Yesterday our barefoot farrier, Stronghorse Church, was here with his lovely assistant Danielle. After finishing with our spotted saddle horses, he called to me when he thought he was witnessing something unusual: Millie, our younger SSH mare, passing through a fence. 'Twas nothing unusual around these parts. Millie has loosened some high tensile fence to the point that all she needs to do is move slowly and she will pass right through the supposed barrier.
Stronghorse exclaimed that she'd just walked into and through the fence, only to hang up her last hoof on a strand and stop. Most horses, he told me, would explode in panic, if they got a hoof hung like that.
Not Millie, I told him. She has perfected the art of moving slowly enough that the fences just melt on past her. She can open any grain bin / trash can, too, I told him.
He allowed that she's a smart horse, then gathered his tools and came up the hill to trim the feet of our paint horses. Since the rain has made our hillside into a mudslide, I brought Lucy and Janet out onto the gravel drive for their pedicures. It was their first time out of that pasture since entering it last May shortly after Janet was born.
The little filly--well, she's not so little anymore, for once the throatlatch of the yearling halter could be buckled on without the need for extra loops and knots--she enjoyed exploring her new stomping grounds enough that I left the gate open after Stronghorse had finished.
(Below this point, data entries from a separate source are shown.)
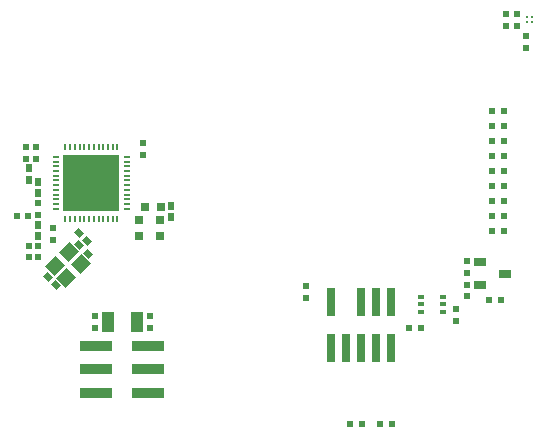
<source format=gtp>
%FSLAX24Y24*%
%MOIN*%
G70*
G01*
G75*
G04 Layer_Color=8421504*
%ADD10C,0.0060*%
%ADD11R,0.0197X0.0236*%
%ADD12C,0.0394*%
%ADD13R,0.0236X0.0217*%
%ADD14R,0.0394X0.0709*%
%ADD15R,0.0217X0.0236*%
G04:AMPARAMS|DCode=16|XSize=19.7mil|YSize=23.6mil|CornerRadius=0mil|HoleSize=0mil|Usage=FLASHONLY|Rotation=225.000|XOffset=0mil|YOffset=0mil|HoleType=Round|Shape=Rectangle|*
%AMROTATEDRECTD16*
4,1,4,-0.0014,0.0153,0.0153,-0.0014,0.0014,-0.0153,-0.0153,0.0014,-0.0014,0.0153,0.0*
%
%ADD16ROTATEDRECTD16*%

%ADD17R,0.0315X0.0295*%
%ADD18R,0.0197X0.0256*%
%ADD19C,0.0079*%
%ADD20R,0.0236X0.0157*%
%ADD21R,0.1083X0.0350*%
G04:AMPARAMS|DCode=22|XSize=47.2mil|YSize=43.3mil|CornerRadius=0mil|HoleSize=0mil|Usage=FLASHONLY|Rotation=45.000|XOffset=0mil|YOffset=0mil|HoleType=Round|Shape=Rectangle|*
%AMROTATEDRECTD22*
4,1,4,-0.0014,-0.0320,-0.0320,-0.0014,0.0014,0.0320,0.0320,0.0014,-0.0014,-0.0320,0.0*
%
%ADD22ROTATEDRECTD22*%

%ADD23C,0.0098*%
%ADD24R,0.0400X0.0300*%
%ADD25R,0.0299X0.0945*%
%ADD26R,0.0295X0.0315*%
%ADD27R,0.1850X0.1850*%
%ADD28O,0.0079X0.0256*%
%ADD29O,0.0256X0.0079*%
%ADD30R,0.0236X0.0197*%
%ADD31C,0.0090*%
%ADD32C,0.0100*%
%ADD33C,0.0500*%
%ADD34C,0.0080*%
%ADD35C,0.0150*%
%ADD36C,0.0354*%
%ADD37C,0.0591*%
%ADD38R,0.0591X0.0591*%
%ADD39C,0.0236*%
%ADD40R,0.0354X0.1043*%
%ADD41R,0.0394X0.0394*%
%ADD42R,0.0394X0.0394*%
%ADD43C,0.0039*%
%ADD44C,0.0098*%
%ADD45C,0.0079*%
%ADD46C,0.0059*%
%ADD47C,0.0118*%
%ADD48C,0.0050*%
%ADD49R,0.0420X0.1300*%
D11*
X3270Y6163D02*
D03*
Y6557D02*
D03*
X3170Y9453D02*
D03*
Y9847D02*
D03*
X3550Y7977D02*
D03*
Y7583D02*
D03*
Y6557D02*
D03*
Y6163D02*
D03*
X4050Y7127D02*
D03*
Y6733D02*
D03*
X3500Y9453D02*
D03*
Y9847D02*
D03*
X7060Y9573D02*
D03*
Y9967D02*
D03*
X5444Y4217D02*
D03*
Y3823D02*
D03*
X7304Y4217D02*
D03*
Y3823D02*
D03*
X19820Y13537D02*
D03*
Y13143D02*
D03*
X17850Y5257D02*
D03*
Y4863D02*
D03*
D13*
X18997Y4750D02*
D03*
X18603D02*
D03*
X19101Y7030D02*
D03*
X18707D02*
D03*
X19101Y7530D02*
D03*
X18707D02*
D03*
X18703Y8030D02*
D03*
X19097D02*
D03*
X18703Y8530D02*
D03*
X19097D02*
D03*
X18703Y9030D02*
D03*
X19097D02*
D03*
X18703Y9530D02*
D03*
X19097D02*
D03*
X18703Y10030D02*
D03*
X19097D02*
D03*
X18703Y10530D02*
D03*
X19097D02*
D03*
X18703Y11030D02*
D03*
X19097D02*
D03*
X15933Y3800D02*
D03*
X16327D02*
D03*
X13953Y600D02*
D03*
X14347D02*
D03*
X14953D02*
D03*
X15347D02*
D03*
D14*
X5882Y4020D02*
D03*
X6866D02*
D03*
D15*
X17850Y6037D02*
D03*
Y5643D02*
D03*
X19510Y14287D02*
D03*
Y13893D02*
D03*
X19150Y14287D02*
D03*
Y13893D02*
D03*
X17500Y4447D02*
D03*
Y4053D02*
D03*
X12500Y4803D02*
D03*
Y5197D02*
D03*
D16*
X4159Y5241D02*
D03*
X3881Y5519D02*
D03*
X4931Y6569D02*
D03*
X5209Y6291D02*
D03*
X4911Y6989D02*
D03*
X5189Y6711D02*
D03*
D17*
X6930Y6874D02*
D03*
Y7406D02*
D03*
X7640Y7398D02*
D03*
Y6867D02*
D03*
D18*
X3550Y8677D02*
D03*
Y8303D02*
D03*
X3270Y9127D02*
D03*
Y8753D02*
D03*
X3550Y7257D02*
D03*
Y6883D02*
D03*
X7980Y7877D02*
D03*
Y7503D02*
D03*
D20*
X17074Y4344D02*
D03*
Y4600D02*
D03*
Y4856D02*
D03*
X16326D02*
D03*
Y4600D02*
D03*
Y4344D02*
D03*
D21*
X7230Y1643D02*
D03*
Y2430D02*
D03*
Y3217D02*
D03*
X5478Y1643D02*
D03*
Y2430D02*
D03*
Y3217D02*
D03*
D22*
X4980Y5948D02*
D03*
X4590Y6338D02*
D03*
X4507Y5475D02*
D03*
X4117Y5864D02*
D03*
D23*
X20029Y14169D02*
D03*
Y14011D02*
D03*
X19871Y14169D02*
D03*
Y14011D02*
D03*
D24*
X18300Y6000D02*
D03*
Y5252D02*
D03*
X19127Y5626D02*
D03*
D25*
X15340Y3142D02*
D03*
X14840D02*
D03*
X14340D02*
D03*
X13840D02*
D03*
X13340D02*
D03*
X15340Y4678D02*
D03*
X14840D02*
D03*
X14340D02*
D03*
X13340D02*
D03*
D26*
X7114Y7850D02*
D03*
X7646D02*
D03*
D27*
X5340Y8650D02*
D03*
D28*
X6206Y7459D02*
D03*
X6049D02*
D03*
X5891D02*
D03*
X5734D02*
D03*
X5576D02*
D03*
X5419D02*
D03*
X5261D02*
D03*
X5104D02*
D03*
X4946D02*
D03*
X4789D02*
D03*
X4631D02*
D03*
X4474D02*
D03*
Y9841D02*
D03*
X4631D02*
D03*
X4789D02*
D03*
X4946D02*
D03*
X5104D02*
D03*
X5261D02*
D03*
X5419D02*
D03*
X5576D02*
D03*
X5734D02*
D03*
X5891D02*
D03*
X6049D02*
D03*
X6206D02*
D03*
D29*
X4149Y7784D02*
D03*
Y7941D02*
D03*
Y8099D02*
D03*
Y8256D02*
D03*
Y8414D02*
D03*
Y8571D02*
D03*
Y8729D02*
D03*
Y8886D02*
D03*
Y9044D02*
D03*
Y9201D02*
D03*
Y9359D02*
D03*
Y9516D02*
D03*
X6531D02*
D03*
Y9359D02*
D03*
Y9201D02*
D03*
Y9044D02*
D03*
Y8886D02*
D03*
Y8729D02*
D03*
Y8571D02*
D03*
Y8414D02*
D03*
Y8256D02*
D03*
Y8099D02*
D03*
Y7941D02*
D03*
Y7784D02*
D03*
D30*
X3237Y7560D02*
D03*
X2843D02*
D03*
M02*

</source>
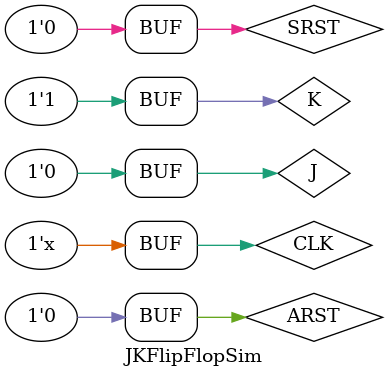
<source format=v>
`timescale 1ns / 1ps


module JKFlipFlopSim(

    );
    
    reg J, K, CLK, ARST, SRST;
    wire Q;
    
    JKFlipFlop UUT(.J(J), .K(K), .CLK(CLK), .ARST(ARST), .SRST(SRST), .Q(Q));
    
    always
    begin
        #5 CLK=~CLK;
    end
    
    initial begin
        J=0;
        K=0;
        CLK=0;
        ARST=1;
        SRST=0;
        #3;
        
        ARST=0;
        J=1;
        K=0;
        #5;
        
        J=0;
        K=0;
        #5;
        
        SRST=1;
        #5;
        
        SRST=0;
        J=1;
        K=1;
        #10;
        
        
        J=0;
        K=0;
        #10;
        
        J=0;
        K=1;
        #10;
        
    end
endmodule

</source>
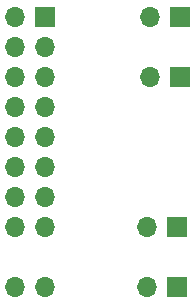
<source format=gbr>
%TF.GenerationSoftware,KiCad,Pcbnew,7.0.9-1.fc39*%
%TF.CreationDate,2023-11-25T21:30:58-08:00*%
%TF.ProjectId,supermicro-ATX-PCB,73757065-726d-4696-9372-6f2d4154582d,rev?*%
%TF.SameCoordinates,Original*%
%TF.FileFunction,Soldermask,Top*%
%TF.FilePolarity,Negative*%
%FSLAX46Y46*%
G04 Gerber Fmt 4.6, Leading zero omitted, Abs format (unit mm)*
G04 Created by KiCad (PCBNEW 7.0.9-1.fc39) date 2023-11-25 21:30:58*
%MOMM*%
%LPD*%
G01*
G04 APERTURE LIST*
%ADD10R,1.700000X1.700000*%
%ADD11O,1.700000X1.700000*%
G04 APERTURE END LIST*
D10*
%TO.C,UID1*%
X123190000Y-68580000D03*
D11*
X120650000Y-68580000D03*
%TD*%
D10*
%TO.C,PWR_FAIL1*%
X123190000Y-63500000D03*
D11*
X120650000Y-63500000D03*
%TD*%
D10*
%TO.C,SM-JF1*%
X111760000Y-63500000D03*
D11*
X109220000Y-63500000D03*
X111760000Y-66040000D03*
X109220000Y-66040000D03*
X111760000Y-68580000D03*
X109220000Y-68580000D03*
X111760000Y-71120000D03*
X109220000Y-71120000D03*
X111760000Y-73660000D03*
X109220000Y-73660000D03*
X111760000Y-76200000D03*
X109220000Y-76200000D03*
X111760000Y-78740000D03*
X109220000Y-78740000D03*
X111760000Y-81280000D03*
X109220000Y-81280000D03*
X111760000Y-86360000D03*
X109220000Y-86360000D03*
%TD*%
D10*
%TO.C,NIC2*%
X122936000Y-81280000D03*
D11*
X120396000Y-81280000D03*
%TD*%
%TO.C,NIC1*%
X120396000Y-86360000D03*
D10*
X122936000Y-86360000D03*
%TD*%
M02*

</source>
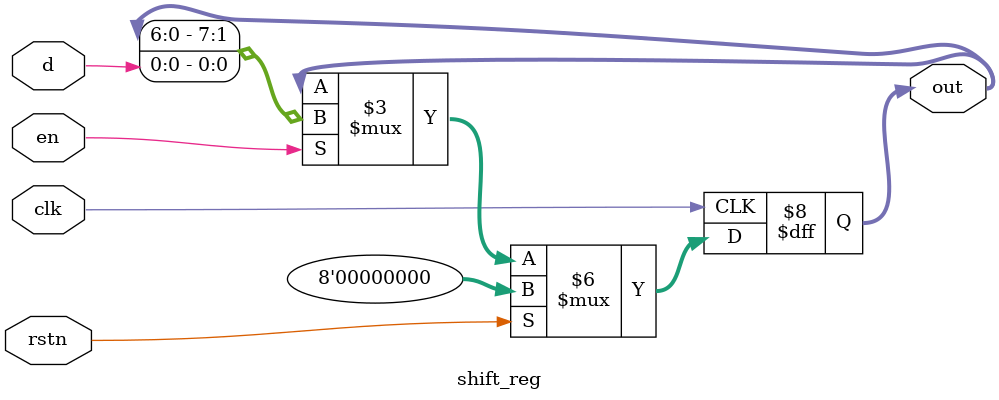
<source format=v>
module shift_reg #(parameter MSB=8) ( input d,
	input clk, 
	input en, 
	input rstn, 
	output reg [MSB-1:0] out);
	always @ (posedge clk)
	if (rstn)
	out <= 0;
	else begin
	if (en)
	out <= {out[MSB-2:0], d};
	else
	out <= out;
	end
	endmodule

</source>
I figured they would come back in at dinnertime, and Lucy did just that.
Little Janet, though, was feeling independent and allowed her dam to wander out of sight. Lucy was munching on hay inside the pasture when a shrill whinny rang out and we saw Janet racing down the driveway toward the main gate. We made noise and the filly saw us and turned our way. I was moving over to mark the open pasture gate for her, carrying a flake of hay, when she charged on a trajectory bound for the fence.
She acknowledged the high tensile wire by lifting herself a bit off the ground. Her body cleared the wire just fine, but her long legs got caught and she flipped tail-over-head before hitting the ground hard. I was mentally kicking myself for not carrying a wirecutter that day, as I hurried over to help untangle her errant foreleg.
She didn't need my help, and sprung up and out of the fence as if she'd not even fallen. I watched her for a bit and she seemed to move without trouble, so I went along with my chores.
This evening the filly is still moving well. She and her dam had free roam of the back acres again today. When I came up to feed, Little Miss Janet was curled up near the driveway gate--hanging out with thye dogs waiting on their supper, too. I did notice that she has a cut by her right eye that she may have earned in her fall, but it looks clean and doesn't seem to bother her--so I left it alone for the evening.
What troubles me, though, is that Janet's first encounter with challenging a fence ended with her successfully surmounting it. I'm hoping this does not send her along the path to Millie's lack of care for human-imposed "boundaries."